* [AIM OF THE EXERCISE] Pull every line holding the word "students" from the data below and copy it.

- - -

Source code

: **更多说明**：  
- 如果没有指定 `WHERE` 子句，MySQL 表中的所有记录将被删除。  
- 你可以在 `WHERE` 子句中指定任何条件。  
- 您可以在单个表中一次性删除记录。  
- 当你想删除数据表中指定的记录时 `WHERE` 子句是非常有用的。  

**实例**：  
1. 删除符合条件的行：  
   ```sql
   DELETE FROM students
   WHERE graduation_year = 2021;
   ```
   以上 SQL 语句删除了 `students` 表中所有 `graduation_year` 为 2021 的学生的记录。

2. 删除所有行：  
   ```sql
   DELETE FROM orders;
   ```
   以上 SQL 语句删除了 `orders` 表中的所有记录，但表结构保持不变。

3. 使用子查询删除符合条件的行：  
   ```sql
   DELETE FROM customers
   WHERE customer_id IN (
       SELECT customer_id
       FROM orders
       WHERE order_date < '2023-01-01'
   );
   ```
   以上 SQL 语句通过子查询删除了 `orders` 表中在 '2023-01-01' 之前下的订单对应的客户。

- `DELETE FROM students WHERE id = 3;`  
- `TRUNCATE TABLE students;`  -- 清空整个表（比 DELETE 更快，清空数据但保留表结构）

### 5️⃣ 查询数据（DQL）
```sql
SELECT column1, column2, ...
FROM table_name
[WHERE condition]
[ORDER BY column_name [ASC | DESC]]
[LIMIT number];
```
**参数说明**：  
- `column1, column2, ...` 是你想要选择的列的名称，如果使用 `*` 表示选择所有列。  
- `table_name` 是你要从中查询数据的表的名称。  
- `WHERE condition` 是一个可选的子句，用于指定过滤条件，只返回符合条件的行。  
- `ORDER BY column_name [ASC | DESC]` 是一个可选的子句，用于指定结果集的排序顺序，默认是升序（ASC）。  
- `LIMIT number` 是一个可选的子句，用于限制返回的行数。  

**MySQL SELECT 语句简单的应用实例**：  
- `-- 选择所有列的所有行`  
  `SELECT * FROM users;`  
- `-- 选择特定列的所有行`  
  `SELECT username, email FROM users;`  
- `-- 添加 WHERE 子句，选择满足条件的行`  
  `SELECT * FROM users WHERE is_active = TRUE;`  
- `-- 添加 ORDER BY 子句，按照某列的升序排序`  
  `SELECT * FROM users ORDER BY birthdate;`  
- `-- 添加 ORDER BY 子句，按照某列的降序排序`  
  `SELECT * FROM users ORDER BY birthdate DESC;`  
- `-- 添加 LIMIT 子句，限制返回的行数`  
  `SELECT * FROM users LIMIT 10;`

- - -

* [SOLUTION]
   DELETE FROM students
   以上 SQL 语句删除了 `students` 表中所有 `graduation_year` 为 2021 的学生的记录。
- `DELETE FROM students WHERE id = 3;`  
- `TRUNCATE TABLE students;`  -- 清空整个表（比 DELETE 更快，清空数据但保留表结构）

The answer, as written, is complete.